Logo mani dai bambini
Il logo di Giù le mani dai bambini
Luca Poma, oltre ad essere un giornalista, è il portavoce di Giù le mani dai bambini, il più importante Comitato nel nostro paese che si occupa di disagi dell'infanzia e di farmacovigilanza inerente. Con lui abbiamo cercato di capire meglio cosa sta accadendo e come mai si ricorra a terapie così pesanti e nocive per trattare bambini che, come è stato dimostrato più volte, possono guarire (se effettivamente malati) anche con altri tipi di intervento come quello nutrizionale o psicoterapeutico, senza accollarsi il carico di tali invalidanti effetti collaterali.
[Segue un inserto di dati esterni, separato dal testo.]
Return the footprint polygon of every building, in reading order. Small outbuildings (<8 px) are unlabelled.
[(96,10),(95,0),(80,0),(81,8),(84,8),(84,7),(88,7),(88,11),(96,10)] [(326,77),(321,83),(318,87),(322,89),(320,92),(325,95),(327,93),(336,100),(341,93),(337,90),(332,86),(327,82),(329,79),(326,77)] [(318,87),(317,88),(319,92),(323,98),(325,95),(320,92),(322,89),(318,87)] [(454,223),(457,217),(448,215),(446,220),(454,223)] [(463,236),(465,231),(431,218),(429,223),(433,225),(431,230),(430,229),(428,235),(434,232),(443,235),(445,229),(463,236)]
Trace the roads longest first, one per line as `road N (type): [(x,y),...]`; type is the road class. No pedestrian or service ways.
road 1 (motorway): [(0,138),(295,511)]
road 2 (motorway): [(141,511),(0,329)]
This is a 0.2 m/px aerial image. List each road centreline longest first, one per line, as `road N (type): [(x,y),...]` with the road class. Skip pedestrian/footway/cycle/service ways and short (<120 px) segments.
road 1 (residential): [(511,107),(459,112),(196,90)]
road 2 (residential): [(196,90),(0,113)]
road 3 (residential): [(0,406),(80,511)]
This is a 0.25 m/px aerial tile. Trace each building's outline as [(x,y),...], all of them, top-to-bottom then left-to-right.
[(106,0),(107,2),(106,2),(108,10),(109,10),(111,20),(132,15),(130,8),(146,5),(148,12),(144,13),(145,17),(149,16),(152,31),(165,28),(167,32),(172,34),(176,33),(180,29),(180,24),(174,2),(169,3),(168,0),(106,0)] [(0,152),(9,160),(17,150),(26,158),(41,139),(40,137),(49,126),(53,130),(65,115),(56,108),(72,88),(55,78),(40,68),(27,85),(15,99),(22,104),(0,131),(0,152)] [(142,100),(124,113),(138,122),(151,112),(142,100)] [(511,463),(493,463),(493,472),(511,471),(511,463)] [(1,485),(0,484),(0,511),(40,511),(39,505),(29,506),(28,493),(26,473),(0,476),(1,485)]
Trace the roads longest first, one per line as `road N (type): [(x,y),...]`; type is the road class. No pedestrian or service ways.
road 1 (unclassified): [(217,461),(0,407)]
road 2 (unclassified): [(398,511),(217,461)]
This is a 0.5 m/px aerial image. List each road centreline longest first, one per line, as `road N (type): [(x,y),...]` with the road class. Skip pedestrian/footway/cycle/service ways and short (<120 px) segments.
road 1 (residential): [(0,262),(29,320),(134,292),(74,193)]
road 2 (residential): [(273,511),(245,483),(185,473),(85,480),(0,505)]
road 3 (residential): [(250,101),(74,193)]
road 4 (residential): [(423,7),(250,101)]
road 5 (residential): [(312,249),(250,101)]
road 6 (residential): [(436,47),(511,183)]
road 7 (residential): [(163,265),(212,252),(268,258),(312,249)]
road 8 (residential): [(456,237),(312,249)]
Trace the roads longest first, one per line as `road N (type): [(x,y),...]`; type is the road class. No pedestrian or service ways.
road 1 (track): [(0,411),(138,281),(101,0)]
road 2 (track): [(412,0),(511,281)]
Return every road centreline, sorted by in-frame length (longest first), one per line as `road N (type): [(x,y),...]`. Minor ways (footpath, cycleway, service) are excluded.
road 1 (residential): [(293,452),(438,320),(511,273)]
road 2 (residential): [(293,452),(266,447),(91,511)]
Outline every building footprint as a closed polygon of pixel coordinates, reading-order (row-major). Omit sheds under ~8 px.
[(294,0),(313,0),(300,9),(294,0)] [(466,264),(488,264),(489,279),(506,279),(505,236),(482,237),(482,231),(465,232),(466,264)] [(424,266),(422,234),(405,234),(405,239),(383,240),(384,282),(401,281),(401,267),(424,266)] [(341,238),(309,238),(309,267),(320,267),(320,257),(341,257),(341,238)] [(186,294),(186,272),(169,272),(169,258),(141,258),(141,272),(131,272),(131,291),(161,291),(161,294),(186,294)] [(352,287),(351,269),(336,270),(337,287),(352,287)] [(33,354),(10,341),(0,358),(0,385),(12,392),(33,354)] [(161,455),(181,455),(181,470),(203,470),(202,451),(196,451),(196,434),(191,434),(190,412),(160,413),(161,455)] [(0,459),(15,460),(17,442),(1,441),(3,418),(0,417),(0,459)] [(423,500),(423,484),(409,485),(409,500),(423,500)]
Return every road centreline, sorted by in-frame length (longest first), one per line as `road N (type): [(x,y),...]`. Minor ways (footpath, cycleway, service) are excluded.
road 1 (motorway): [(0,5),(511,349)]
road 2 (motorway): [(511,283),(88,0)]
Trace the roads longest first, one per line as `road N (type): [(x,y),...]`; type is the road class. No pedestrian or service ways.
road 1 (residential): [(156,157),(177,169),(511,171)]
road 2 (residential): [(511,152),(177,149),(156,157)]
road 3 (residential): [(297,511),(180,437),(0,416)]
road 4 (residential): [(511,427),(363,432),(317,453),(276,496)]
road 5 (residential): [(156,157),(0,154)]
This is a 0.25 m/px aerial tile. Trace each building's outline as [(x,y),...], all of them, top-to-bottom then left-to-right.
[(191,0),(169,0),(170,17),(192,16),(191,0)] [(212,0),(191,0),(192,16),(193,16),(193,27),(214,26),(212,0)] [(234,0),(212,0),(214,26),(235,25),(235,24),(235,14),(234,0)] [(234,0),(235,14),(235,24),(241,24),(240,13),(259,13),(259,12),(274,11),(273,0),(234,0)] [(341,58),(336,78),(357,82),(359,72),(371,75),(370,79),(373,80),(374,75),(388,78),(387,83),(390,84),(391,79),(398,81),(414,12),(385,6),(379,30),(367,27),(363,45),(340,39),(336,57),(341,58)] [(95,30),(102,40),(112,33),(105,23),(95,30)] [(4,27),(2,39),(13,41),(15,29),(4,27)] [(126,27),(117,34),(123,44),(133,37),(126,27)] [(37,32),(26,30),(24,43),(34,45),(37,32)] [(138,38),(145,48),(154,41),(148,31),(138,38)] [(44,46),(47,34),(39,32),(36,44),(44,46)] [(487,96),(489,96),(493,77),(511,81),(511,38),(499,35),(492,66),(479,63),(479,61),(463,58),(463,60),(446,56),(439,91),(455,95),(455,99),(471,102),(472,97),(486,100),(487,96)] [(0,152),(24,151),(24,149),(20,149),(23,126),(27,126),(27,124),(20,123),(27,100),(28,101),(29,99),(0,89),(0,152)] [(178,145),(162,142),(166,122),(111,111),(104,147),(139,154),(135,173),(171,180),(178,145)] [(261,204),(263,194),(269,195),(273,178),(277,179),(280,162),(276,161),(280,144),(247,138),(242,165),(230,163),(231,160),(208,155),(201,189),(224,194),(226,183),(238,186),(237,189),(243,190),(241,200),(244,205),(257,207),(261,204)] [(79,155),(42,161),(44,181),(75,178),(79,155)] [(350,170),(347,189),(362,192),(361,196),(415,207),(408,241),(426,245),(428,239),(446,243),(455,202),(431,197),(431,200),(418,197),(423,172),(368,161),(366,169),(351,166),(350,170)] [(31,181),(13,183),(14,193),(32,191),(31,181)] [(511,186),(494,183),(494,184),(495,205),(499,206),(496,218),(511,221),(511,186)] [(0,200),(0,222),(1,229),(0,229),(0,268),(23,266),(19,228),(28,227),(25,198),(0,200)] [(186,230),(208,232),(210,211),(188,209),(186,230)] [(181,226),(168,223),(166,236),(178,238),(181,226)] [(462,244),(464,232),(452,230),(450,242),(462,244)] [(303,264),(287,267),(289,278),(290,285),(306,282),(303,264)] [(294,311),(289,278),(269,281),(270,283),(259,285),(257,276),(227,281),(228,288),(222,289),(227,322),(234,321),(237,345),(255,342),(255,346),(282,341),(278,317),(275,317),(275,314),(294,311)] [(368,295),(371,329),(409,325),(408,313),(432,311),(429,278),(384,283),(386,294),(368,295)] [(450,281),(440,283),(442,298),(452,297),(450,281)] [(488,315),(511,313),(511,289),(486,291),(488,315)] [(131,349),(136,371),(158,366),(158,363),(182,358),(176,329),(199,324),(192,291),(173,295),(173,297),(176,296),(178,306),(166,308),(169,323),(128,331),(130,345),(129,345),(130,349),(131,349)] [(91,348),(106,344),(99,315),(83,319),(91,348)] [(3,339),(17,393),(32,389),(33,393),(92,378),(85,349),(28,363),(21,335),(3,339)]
Luca Poma, è notizia recente che la Food and Drug Administration - l’Agenzia statunitense per il farmaco - abbia allertato medici e genitori sugli effetti collaterali anche gravi e mortali di alcuni psicofarmaci utilizzati per la cura dei bambini iperattivi, la cosiddetta sindrome ADHD (disturbo da iperattività e deficit d'attenzione). La domanda che sorge spontanea è: ma come vengono effettuati allora gli studi di base quando un farmaco viene approvato e prima di essere messo in commercio? Ma come è possibile che sia verificabile solo a posteriori la nocività di un farmaco e i suoi effetti collaterali?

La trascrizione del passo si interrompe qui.